==== Exercise text

And when I hear Silke's voice, I feel the tone of her mind. Although she's speaking from her own experience, somehow the tone of her voice reaches us somehow. And Felix, who I love, sitting over on the far end, has a neurological problem with his neck. And we all have necks and yet I can feel your neck and want to put my head like yours. So there's such an immense amount we share despite Right here, even though we have such different life histories.

[33:29]

And we share the overwhelming fact of proximity, nearness. Okay, someone else? Yes, Susanne? Before, some people have mentioned that suddenly they would have trouble with their families and their friends. I had that before and I cleaned up my circle of friends and also my family considerably.

[34:29]

And since I've been living here for half my life, it's actually more like this, that in my circle of friends, well, I don't really tell a lot, but they always ask me, how are you, what have you experienced? And they are happy for me that I found this place here. And since I live here half-time now, it's more the case that I don't speak that much with my friends about this place, but from time to time when they ask, what are you experiencing there, what is it like, and so forth, then the feeling is that they are really happy for me to have found this place. Good. Good. Thanks. We're happy too. It makes a big difference when you're here. Yes, Uli? You spoke this morning about stillness and fearlessness.

========
==== Data provided

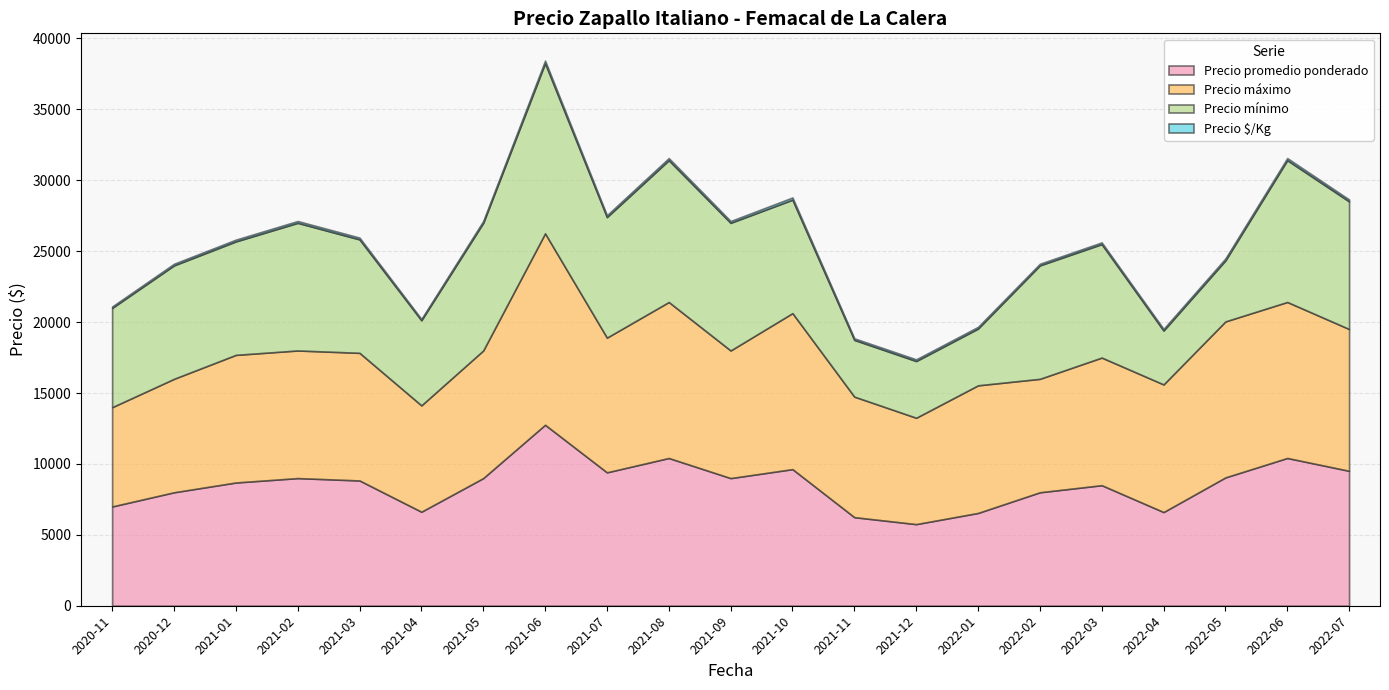

True or false: Precio promedio ponderado and Precio mínimo intersect in this chart.

False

========

• Brief 1:
According to the talk transcript, what problem does Felix have?
• Brief 2:
List every person named in the talk transcript.
• Brief 3:
Write the next part of the talk transcript, picking up after its final sentence.

• Expected answer 1:
A neurological problem with his neck.

• Expected answer 2:
Silke, Felix, Susanne, Uli

• Expected answer 3:
[35:44]

And that reminded me a lot when I moved in here ten years ago, you spoke about that too, and you made this gesture of Buddha Dipankara with the raised hand, and that triggered the same feeling in me. And what I keep noticing is the extent to which the bodily stillness, and I call it a kind of gravity, the extent to which that has an effect on the mental stillness. And I can see that very clearly when I'm agitated in any way mentally, how the body also becomes agitated in different regions.

[37:09]

And if I understood correctly, you spoke this morning about three ways to generate stillness. And the first was that we exclude undesired or unwelcome, unwanted distractions. And you also spoke about the screen which is still before and after and even during the movie. And about the path of transformation. And these are different ways that I'm experimenting and I'm trying to distinguish.

[38:40]

My intimation is that the way of Zen is the way of the screen. And the way I explain that to myself is that there are sometimes tremendous upheavals, almost like an explosion. And there are precious moments when neither the body nor the mind reacts and yet can fully perceive such sensations. But what's difficult for me to answer for myself is the question, how can I generate that?

[39:46]

And then my inclination would be to start practicing in the direction of transformation. And so my request for you, Roshi, is maybe if you can say something about these three different paths. Okay. This is a lifetime you asked me for. Okay. Let me say I treasure the things each of you are saying and maybe some persons want to say some things, but right now I'd like to say a few things and hope that you won't lose what you'd like to say later. Let me say that the primary dynamic of Zen practice is an inclusive stillness.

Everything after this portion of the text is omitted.